Mediterranean Diet Linked to Prostate Cancer Prevention - EMJ

Mediterranean Diet Linked to Prostate Cancer Prevention

2 Mins

PROSTATE cancer continues to be one of the most frequent and deadly cancers in males. Risk factors, including ethnicity, family history, and age have previously been associated with prostate cancer, but the nutritional deficiencies linked to it remain to be elucidated.

Scientists from the University of South Australia, Adelaide, claim that a Mediterranean diet, which includes an array of foods rich in certain micronutrients, helps to prevent prostate cancer, as well as to quicken recovery among males who undergo radiation treatment for the disease.

Researchers compared micronutrient plasma concentrations of males diagnosed with late-onset prostate cancer (n=116) with a healthy age-matched control group (n=132). They reported low levels of lutein, lycopene, α-carotene, and selenium, along with high levels of iron, sulphur, and calcium in prostate cancer patients, compared to the control group.
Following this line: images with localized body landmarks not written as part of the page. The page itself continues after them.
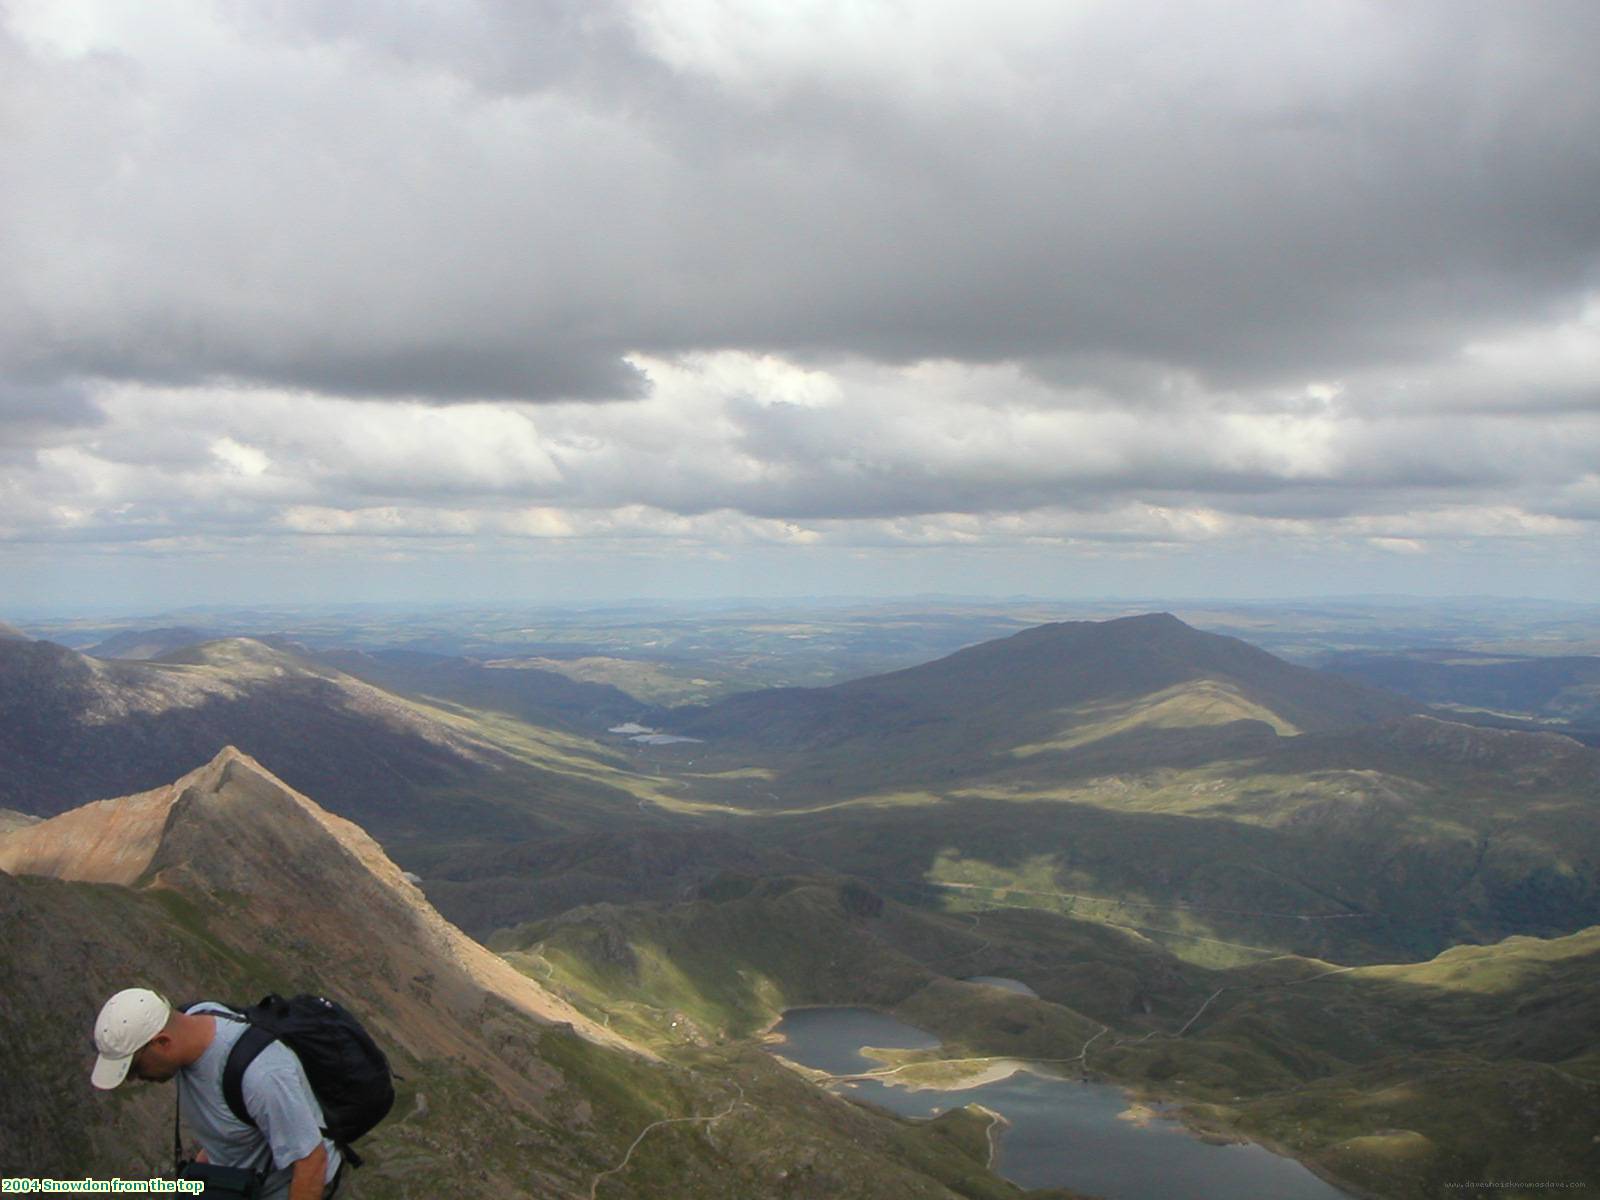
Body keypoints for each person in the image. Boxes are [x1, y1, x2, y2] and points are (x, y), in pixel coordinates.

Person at [91, 987, 343, 1200]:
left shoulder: (264, 1076)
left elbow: (312, 1163)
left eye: (135, 1067)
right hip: (236, 1184)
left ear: (163, 1043)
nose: (135, 1078)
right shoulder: (192, 1021)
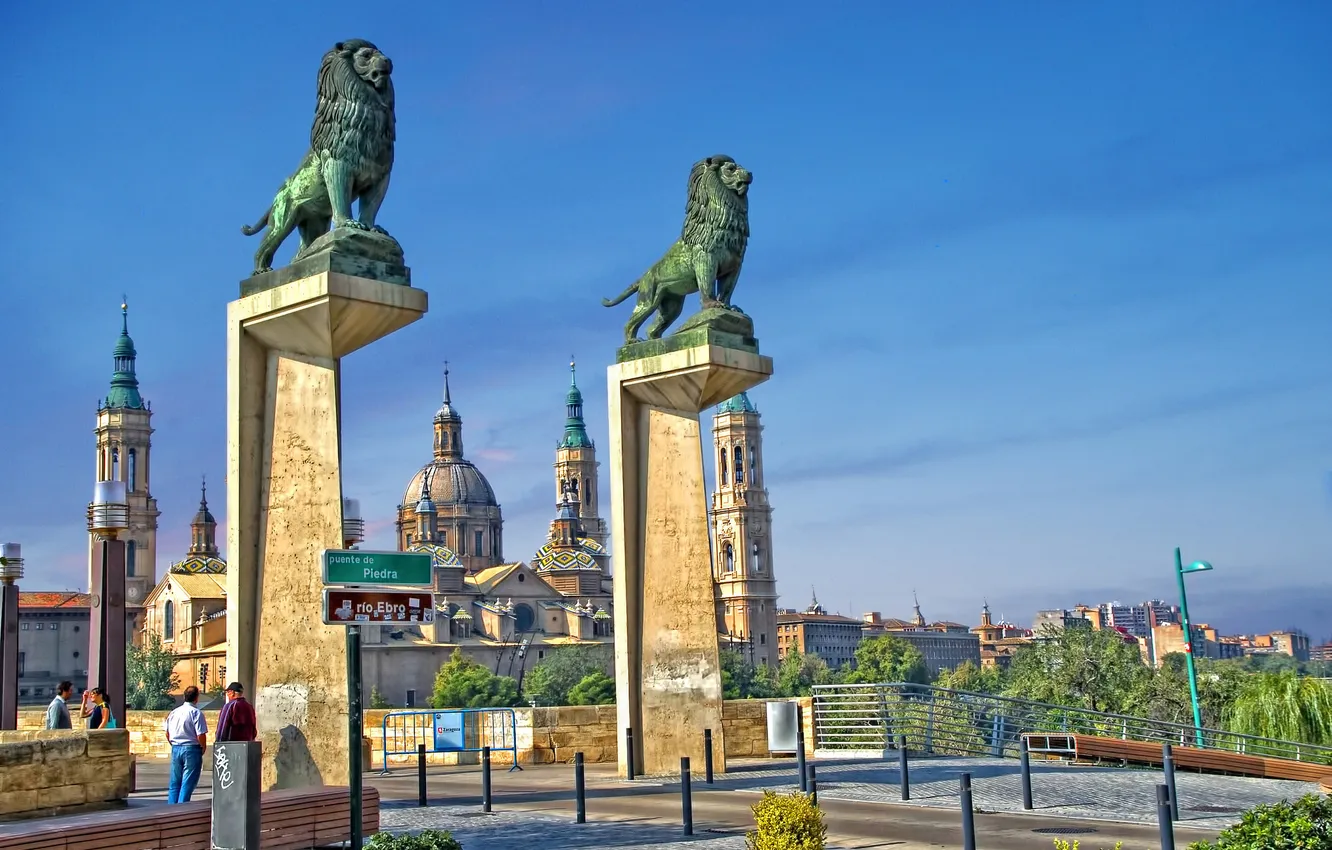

They revealed that increased DNA damage after radiation exposure was also associated with low lycopene and selenium in blood plasma.

The study demonstrated that a heightened risk of prostate cancer and an increased sensitivity to the damaging effects of radiation was observed in males with plasma concentrations lower than 0.25 µg per mL for lycopene and/or lower than 120 µg/L for selenium.

Examples of lycopene-rich foods include tomatoes, melons, grapes, peaches, and cranberries, while selenium-rich foods include white meat, fish, shellfish, eggs, and nuts. Permal Deo, study co-author and researcher at the University of South Australia, highlighted the importance of eating foods naturally rich in lycopene and selenium instead of taking supplements, as the current literature suggests the benefits of supplements are limited.

This is the first study to evaluate plasma concentrations of micronutrients and trace elements in the context of prostate cancer within the South Australian population. Deo stated: “Our recommendation is to adopt a Mediterranean diet enlisting the help of a dietician because people absorb nutrients in different ways, depending on the food, the digestive system, the person’s genotype, and possibly their microbiome.” The authors offered that the plasma nutriome may be an effective diagnostic tool of prostate cancer risk.